**WORK REQUIRED**
Count the lines in the listing below that contain the string "penggunaan", treating uppercase and lowercase as different. Give only the number.

----------------

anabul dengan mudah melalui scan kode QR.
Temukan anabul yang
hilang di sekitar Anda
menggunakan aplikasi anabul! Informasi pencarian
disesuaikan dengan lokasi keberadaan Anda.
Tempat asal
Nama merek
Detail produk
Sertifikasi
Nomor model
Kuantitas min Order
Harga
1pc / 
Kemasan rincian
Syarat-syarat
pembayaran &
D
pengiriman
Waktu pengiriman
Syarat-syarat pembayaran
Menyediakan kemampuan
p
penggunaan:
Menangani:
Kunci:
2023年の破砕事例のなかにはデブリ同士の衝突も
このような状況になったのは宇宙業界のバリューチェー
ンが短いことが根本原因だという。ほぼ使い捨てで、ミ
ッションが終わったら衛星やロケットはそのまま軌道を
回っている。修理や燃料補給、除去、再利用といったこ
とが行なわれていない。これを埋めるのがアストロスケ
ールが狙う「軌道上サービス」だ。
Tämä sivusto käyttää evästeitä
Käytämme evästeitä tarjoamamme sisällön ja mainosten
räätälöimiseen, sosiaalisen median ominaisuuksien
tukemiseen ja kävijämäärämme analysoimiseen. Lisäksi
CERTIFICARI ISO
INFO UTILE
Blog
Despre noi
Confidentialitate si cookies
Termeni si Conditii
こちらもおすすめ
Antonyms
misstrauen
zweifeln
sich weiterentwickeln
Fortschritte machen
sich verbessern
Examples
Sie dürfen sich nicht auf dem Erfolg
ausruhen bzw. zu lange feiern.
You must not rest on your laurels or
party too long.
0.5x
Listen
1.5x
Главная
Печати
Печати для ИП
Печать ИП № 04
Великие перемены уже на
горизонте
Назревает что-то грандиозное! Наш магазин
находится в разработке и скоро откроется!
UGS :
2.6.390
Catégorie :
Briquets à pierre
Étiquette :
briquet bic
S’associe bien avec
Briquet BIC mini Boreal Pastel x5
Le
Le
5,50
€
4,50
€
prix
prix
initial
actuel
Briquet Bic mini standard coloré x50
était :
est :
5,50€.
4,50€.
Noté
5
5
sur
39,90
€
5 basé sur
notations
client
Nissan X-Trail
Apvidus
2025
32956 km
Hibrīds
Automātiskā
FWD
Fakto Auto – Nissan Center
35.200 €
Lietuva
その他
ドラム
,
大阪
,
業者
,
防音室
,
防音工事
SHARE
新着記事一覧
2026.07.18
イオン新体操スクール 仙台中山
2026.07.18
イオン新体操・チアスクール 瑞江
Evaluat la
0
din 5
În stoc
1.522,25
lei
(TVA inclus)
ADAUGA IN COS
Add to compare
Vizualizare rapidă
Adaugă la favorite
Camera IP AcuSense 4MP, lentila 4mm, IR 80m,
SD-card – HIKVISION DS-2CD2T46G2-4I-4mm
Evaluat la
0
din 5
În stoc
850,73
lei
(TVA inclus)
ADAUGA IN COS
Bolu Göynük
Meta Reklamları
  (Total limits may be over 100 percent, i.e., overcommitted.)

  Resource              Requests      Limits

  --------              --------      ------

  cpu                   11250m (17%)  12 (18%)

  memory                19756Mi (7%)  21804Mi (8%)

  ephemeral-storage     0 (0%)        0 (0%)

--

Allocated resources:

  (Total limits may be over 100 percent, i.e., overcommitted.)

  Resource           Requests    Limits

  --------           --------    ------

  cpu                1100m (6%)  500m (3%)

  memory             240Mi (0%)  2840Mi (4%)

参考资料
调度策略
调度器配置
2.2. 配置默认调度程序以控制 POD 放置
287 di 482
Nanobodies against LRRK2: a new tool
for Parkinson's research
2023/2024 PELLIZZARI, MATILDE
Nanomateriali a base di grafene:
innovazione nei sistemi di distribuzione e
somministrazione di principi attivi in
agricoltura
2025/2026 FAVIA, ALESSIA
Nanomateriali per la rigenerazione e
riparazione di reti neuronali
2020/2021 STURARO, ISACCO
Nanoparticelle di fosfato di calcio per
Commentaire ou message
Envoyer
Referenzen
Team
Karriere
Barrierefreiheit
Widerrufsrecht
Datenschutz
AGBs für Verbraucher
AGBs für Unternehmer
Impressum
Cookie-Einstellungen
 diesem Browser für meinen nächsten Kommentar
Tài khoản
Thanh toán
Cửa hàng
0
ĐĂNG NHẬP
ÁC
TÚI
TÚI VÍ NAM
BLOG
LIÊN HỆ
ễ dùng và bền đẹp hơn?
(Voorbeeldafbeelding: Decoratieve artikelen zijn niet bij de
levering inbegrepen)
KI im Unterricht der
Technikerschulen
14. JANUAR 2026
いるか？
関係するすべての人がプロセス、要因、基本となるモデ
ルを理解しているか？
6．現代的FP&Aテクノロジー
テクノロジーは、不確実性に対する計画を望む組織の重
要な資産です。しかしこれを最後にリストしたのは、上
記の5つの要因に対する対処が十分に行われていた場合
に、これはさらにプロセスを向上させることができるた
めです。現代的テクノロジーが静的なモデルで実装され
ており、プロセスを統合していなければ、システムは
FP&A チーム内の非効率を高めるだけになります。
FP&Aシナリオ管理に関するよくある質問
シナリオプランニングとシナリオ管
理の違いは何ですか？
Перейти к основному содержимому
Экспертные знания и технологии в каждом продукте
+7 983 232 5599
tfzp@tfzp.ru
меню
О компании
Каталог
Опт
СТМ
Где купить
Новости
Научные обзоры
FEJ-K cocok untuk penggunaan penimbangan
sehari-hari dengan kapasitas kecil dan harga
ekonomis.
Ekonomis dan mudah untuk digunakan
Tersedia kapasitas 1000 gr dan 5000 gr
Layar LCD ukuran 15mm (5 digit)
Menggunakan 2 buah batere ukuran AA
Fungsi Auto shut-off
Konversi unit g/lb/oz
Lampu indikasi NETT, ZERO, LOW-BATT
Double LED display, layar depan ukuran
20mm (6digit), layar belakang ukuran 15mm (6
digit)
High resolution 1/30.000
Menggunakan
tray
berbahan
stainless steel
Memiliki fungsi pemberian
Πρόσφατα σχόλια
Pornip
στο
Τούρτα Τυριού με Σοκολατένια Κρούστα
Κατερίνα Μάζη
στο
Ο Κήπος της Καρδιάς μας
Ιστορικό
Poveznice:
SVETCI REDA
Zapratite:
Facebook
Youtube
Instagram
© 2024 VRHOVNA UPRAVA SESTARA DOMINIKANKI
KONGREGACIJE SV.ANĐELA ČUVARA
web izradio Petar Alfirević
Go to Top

----------------

**TASK RESPONSE**
2